A origem do conflito é a insistência do governo em integrar as FDS, que têm dezenas de milhares de soldados, nas instituições estatais, conforme acordado entre as duas partes em Março passado. Mas há muita controvérsia sobre como isso irá acontecer, incluindo o número de soldados das FDS que se juntarão ao exército.
‘Sentimento avassalador de desespero’
Os combates estão concentrados nas partes mais populosas de Aleppo, particularmente nos distritos de Ashrafih e Sheikh Maqsoud. No total, essas áreas têm cerca de 400 mil habitantes. Nas 24 horas após o início dos combates, 160 mil pessoas fugiram das suas casas. Foi como uma saída.
Na quinta-feira, quando os combates atingiram o auge, as pessoas lutaram para sair às ruas sem serem apanhadas no fogo cruzado. As crianças gritavam e choravam em pânico. As famílias seguravam as mãos e as roupas umas das outras para não se perderem de vista.
Um homem idoso disse que já tinha visto o suficiente depois de quase 15 anos de lutas internas: “Que Deus leve minha alma para que eu possa descansar”, disse ele.
Uma senhora idosa, que mal conseguia andar, caiu no chão no meio da multidão e foi pisoteada por várias pessoas. Eu vi o filho dela começar a chorar enquanto tentava tirá-la do chão.
A última vez que vi cenas como esta foi em 2014, quando o ISIL (ISIS) atacou a cidade de Kobane, de maioria curda, na Síria. Havia um desespero avassalador, um desamparo e uma sensação de que tudo estava chegando ao fim.
Um breve cessar-fogo
Na sexta-feira, as partes em conflito concordaram com um cessar-fogo pela manhã e a liderança das FDS concordou que os seus combatentes depusessem as armas pesadas e abandonassem a área. No entanto, quando os ônibus chegaram para levá-los embora, ocorreram mais combates. Depois aconteceu a mesma coisa quando os ônibus voltaram. As nossas fontes disseram-nos que isto se deve a divisões dentro das FDS, com facções mais fundamentalistas a resistirem aos apelos para deporem as armas.

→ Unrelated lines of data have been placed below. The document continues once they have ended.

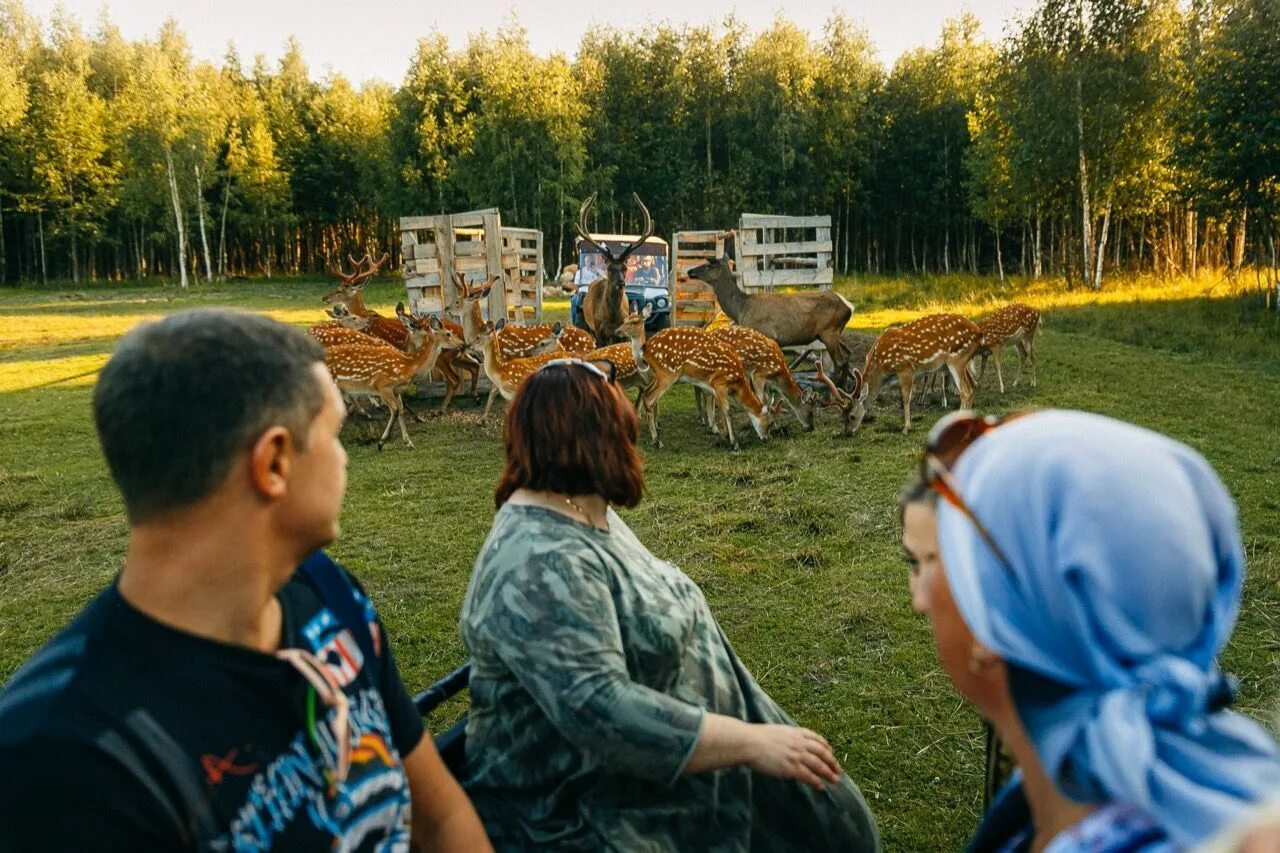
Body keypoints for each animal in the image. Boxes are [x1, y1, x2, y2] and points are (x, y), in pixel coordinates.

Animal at [325, 308, 465, 448]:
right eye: (448, 333)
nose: (463, 344)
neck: (408, 365)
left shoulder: (396, 390)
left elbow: (401, 410)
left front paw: (408, 442)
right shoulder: (382, 386)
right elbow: (395, 410)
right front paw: (381, 442)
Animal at [634, 324, 762, 448]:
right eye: (767, 420)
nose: (765, 437)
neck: (736, 379)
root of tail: (645, 348)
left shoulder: (708, 384)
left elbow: (714, 402)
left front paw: (719, 431)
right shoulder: (719, 382)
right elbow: (726, 409)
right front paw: (734, 442)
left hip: (655, 375)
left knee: (646, 392)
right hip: (667, 373)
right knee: (649, 398)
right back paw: (657, 440)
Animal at [686, 256, 855, 381]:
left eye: (709, 264)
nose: (690, 271)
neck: (740, 310)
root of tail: (849, 307)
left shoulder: (765, 334)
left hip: (829, 331)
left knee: (840, 360)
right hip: (833, 333)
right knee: (848, 354)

As idas e vindas terminaram com o governo sírio estabelecendo um prazo de 18h00 (15h00 GMT) de sexta-feira para a fuga dos civis restantes, após o qual retomaria as operações militares contra alvos das FDS. Desde então, os combates intensos recomeçaram em Sheikh Maqsood.
O governo, tendo o cuidado de evitar a percepção de engenharia populacional, disse que assim que a área estiver livre de combatentes das FDS, todos poderão regressar a casa. Enfatizou que esta não era uma luta entre árabes e curdos, mas entre forças governamentais e forças não estatais.
Enquanto isso, a população de Aleppo está entre a esperança e o medo. Por um lado, esperam que seja finalmente alcançado um acordo entre as FDS e o exército sírio para que possam regressar às suas casas. Mas, por outro lado, após 15 anos de guerra civil, temem que a história se repita.